Chopin’s pieces are the result of an uncompromising approach of poetry, in which speech itself is taken apart and put together again in raw and anti-aesthetic compositions. The first track on this release, for instance, is the sound poem ‘Dentales Soufflées’, a work which is ‘made up of unvoiced vowels hitting against the teeth and using them as percussion instruments with the microphone placed against the teeth’. Another characteristic work on this release is ‘La Peur’. ‘La Peur’ is a piece started as early as 1959 and finished 12 years later as a 35-minute exorcism of the fears Chopin had experienced as a deportee and prisoner during World War II. ‘Le Corps’, a work published as part of Chopin’s seminal ‘OU’ magazine in 1966, is an attempt to break away from the traumas and fears that had fuelled Chopin’s works until then. All meaning and communication are abandoned in this poem, in which speech is reduced to breath and the focus is on the body that produces it. ‘This sound poem taught me once more what love is’, writes Chopin in his liner notes.
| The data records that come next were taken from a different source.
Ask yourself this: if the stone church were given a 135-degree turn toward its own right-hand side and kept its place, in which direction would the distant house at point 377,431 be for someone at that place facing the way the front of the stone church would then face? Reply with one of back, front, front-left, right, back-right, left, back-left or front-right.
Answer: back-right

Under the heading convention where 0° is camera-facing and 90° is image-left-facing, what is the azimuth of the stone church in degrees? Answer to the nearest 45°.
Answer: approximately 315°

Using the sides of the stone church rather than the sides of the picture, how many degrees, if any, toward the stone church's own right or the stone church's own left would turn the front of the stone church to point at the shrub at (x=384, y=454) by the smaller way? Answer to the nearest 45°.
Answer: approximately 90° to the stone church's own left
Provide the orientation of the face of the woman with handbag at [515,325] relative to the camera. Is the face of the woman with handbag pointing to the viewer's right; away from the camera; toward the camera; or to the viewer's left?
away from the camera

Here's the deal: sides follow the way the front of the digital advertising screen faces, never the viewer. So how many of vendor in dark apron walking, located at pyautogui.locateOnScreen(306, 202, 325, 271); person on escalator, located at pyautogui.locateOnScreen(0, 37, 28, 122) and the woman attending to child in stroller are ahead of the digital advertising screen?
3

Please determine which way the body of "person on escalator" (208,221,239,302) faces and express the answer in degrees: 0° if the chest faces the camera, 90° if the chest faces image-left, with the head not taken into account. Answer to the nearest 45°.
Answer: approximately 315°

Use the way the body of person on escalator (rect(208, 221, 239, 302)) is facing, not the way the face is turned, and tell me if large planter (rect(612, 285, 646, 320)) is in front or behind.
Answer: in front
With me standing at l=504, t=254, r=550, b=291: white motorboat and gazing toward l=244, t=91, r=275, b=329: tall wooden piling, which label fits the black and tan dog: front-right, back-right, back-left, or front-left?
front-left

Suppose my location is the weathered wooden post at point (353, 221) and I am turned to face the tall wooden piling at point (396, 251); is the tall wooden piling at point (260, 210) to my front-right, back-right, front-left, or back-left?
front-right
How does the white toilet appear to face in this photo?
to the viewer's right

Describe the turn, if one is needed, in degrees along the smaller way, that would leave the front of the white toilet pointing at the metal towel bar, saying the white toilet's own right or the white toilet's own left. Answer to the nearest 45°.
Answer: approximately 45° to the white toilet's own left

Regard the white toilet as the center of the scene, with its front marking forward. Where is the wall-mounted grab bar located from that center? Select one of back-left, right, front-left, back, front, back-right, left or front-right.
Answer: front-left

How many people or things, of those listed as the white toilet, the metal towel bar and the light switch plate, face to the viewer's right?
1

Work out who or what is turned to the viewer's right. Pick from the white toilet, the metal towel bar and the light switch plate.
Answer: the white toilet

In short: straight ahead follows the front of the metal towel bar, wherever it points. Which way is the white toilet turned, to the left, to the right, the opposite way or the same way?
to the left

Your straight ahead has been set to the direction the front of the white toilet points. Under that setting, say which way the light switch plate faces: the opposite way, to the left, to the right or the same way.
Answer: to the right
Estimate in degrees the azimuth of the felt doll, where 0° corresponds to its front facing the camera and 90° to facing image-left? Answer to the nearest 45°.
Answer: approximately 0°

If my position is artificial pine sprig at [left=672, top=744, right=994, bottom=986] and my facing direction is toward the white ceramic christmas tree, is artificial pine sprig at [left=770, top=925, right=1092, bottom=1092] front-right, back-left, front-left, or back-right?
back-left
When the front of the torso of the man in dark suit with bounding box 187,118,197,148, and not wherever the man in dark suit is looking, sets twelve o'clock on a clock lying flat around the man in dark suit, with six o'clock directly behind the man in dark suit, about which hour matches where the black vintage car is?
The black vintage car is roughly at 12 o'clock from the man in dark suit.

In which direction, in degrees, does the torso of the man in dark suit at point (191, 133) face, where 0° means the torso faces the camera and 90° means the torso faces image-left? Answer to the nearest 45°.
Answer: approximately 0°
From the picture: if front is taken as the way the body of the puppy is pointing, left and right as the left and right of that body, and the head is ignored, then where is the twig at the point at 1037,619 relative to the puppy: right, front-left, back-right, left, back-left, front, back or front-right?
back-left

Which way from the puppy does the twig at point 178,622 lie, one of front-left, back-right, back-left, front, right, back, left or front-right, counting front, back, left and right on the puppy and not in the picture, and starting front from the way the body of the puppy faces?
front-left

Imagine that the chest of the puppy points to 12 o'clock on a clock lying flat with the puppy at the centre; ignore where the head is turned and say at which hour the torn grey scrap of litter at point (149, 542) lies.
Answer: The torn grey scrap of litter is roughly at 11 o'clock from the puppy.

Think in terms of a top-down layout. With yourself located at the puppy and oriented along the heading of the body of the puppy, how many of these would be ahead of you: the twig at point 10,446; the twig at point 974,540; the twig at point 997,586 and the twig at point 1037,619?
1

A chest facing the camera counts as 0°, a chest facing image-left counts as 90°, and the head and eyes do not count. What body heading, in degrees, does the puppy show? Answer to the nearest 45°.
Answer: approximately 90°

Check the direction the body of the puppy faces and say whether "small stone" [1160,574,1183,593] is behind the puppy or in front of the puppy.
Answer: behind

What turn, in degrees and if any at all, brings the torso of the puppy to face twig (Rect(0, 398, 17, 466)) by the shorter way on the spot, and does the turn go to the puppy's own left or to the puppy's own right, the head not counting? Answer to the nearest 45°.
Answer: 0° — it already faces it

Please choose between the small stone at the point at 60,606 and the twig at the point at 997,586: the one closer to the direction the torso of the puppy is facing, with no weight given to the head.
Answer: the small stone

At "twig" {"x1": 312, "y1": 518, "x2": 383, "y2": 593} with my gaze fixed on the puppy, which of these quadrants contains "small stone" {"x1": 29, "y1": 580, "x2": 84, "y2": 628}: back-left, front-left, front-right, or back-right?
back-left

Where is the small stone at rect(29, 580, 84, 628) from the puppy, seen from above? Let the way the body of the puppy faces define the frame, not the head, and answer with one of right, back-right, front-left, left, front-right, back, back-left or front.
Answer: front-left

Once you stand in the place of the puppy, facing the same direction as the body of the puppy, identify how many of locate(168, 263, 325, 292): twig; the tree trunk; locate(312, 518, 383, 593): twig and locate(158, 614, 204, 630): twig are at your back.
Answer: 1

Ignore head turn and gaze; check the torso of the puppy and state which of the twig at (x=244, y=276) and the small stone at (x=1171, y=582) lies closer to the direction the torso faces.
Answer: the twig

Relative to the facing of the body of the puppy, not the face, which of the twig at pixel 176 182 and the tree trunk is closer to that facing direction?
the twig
His later piece ‘Improvisation Directe’ also centres on the body by literally taking apart the French word ‘corps’. It was recorded live during a radio broadcast on France Culture in 1978. And, finally, Chopin’s piece ‘Vibrespace’ is an exploration of human movement in space that was put together in 1963 and concentrates on manipulating the speed of the tape recorder reels.